Reconheço, desconsiderando os vacilos acima descritos, que, para um sujeito que aprendeu política muito mais através dos cartuns do que nas aulas de Ciência Política na faculdade de Ciências Sociais, tendo colecionado a revista Bundas, acompanhado o Salão de Humor de Piracicaba, admirado a sagacidade da Mafalda, se encantado com os cartuns da revista Caros Amigos, bem como "pirado" com a inteligência das tirinhas do Henfil (que só conheci no final dos anos 1990, lendo-lhe a biografia), perder os humoristas do Charlie Hebdo (inspiradores de todos os que anteriormente citei) é uma tragédia imensa.

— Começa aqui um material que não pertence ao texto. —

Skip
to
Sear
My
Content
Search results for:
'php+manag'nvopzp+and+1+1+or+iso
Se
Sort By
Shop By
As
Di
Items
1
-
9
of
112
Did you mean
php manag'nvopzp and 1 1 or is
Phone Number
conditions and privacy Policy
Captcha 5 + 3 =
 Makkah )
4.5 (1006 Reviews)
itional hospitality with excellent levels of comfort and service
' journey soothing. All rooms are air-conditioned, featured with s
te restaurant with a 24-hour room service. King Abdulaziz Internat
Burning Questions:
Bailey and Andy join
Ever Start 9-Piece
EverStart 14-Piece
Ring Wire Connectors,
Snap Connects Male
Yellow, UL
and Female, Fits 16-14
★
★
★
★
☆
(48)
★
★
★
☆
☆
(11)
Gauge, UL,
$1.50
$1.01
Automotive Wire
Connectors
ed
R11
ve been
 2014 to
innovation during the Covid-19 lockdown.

No que poderá ser pauta para boas reflexões e debates, mais uma vez se coloca a religião no centro da arena, trazendo novamente à tona a islamofobia mundial, a xenofobia europeia e os vigorosos sorrisos de certeza da ultradireitista Marine Le Pen, fomentando um discurso com potencial para tragédias de proporções ainda maiores. Tudo porque mexeram numa caixa que tem poder para matar infinitamente mais do que qualquer tragédia aérea. Ainda viciado em cartuns, mas de luto, je suis Charlie; ainda que com ressalvas.

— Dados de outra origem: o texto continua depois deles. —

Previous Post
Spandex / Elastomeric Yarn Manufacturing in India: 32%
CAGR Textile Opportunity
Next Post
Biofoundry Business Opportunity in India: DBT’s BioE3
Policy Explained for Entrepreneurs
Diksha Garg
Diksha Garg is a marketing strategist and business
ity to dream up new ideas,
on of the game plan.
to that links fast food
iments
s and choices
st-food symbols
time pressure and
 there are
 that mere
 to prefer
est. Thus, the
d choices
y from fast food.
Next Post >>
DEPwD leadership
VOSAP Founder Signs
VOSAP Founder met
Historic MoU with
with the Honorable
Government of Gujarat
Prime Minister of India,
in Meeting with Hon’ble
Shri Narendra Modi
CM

liberdade, beleza e Graça...


4 comentários:

Liana disse...

Muito bem dito. Cartunistas e humoristas em geral, estão passando da crítica para o "anti", para mim, extremistas da mesma forma.

Unknown disse...

Olá Cleinton,

Quanto tempo...

Após ver uma foto sua no site da Faculdade Unida, fiquei curiosa para saber como você está. Mas, pelo que percebi você não compartilha do mal necessário chamado Facebook, o que tornou bem mais difícil o contato. Talvez seja esse o plano.
Enfim, após uma certa caminhada cheguei a este blog onde li muitas das suas reflexões. Devo dizer que permanecem na medida (in)exata, medida mais do que necessária para todos aqueles que sofrem com o dom de pensar e sentir em demasia.

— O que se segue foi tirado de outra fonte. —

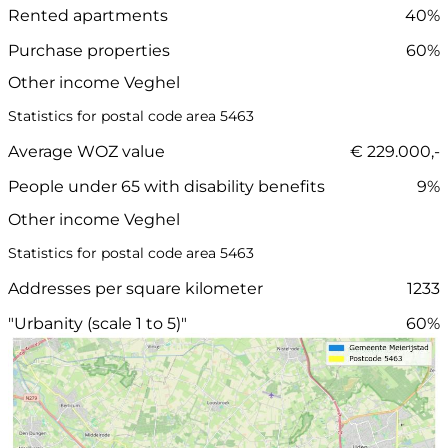
Rented apartments
40%
Purchase properties
60%
Other income Veghel
Statistics for postal code area 5463
Average WOZ value
€ 229.000,-
People under 65 with disability benefits
9%
Other income Veghel
Statistics for postal code area 5463
Addresses per square kilometer
1233
"Urbanity (scale 1 to 5)"
60%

Se desejar entrar em contato, será muito bom receber notícias suas.


Grande abraço,
Adriana

Unknown disse...

Muito bom o texto. Mas, é preciso ter cuidado para não fomentar um discurso a favor de uma censura, mesmo que inconsciente...

Fredy Fernandes disse...

Muito bom esse texto. Sugere boa reflexäo sobre essa linha tênue da liberdade de expressäo e de imprensa, e a liberdade religiosa e a ideologia religiosa.
Acredito que o fundamentalismo religioso faz com haja desproporcionalidade entre a açäo, de um lado, e a reaçäo, de outro. Grande é a miopia, desatrosos os dedobramentos.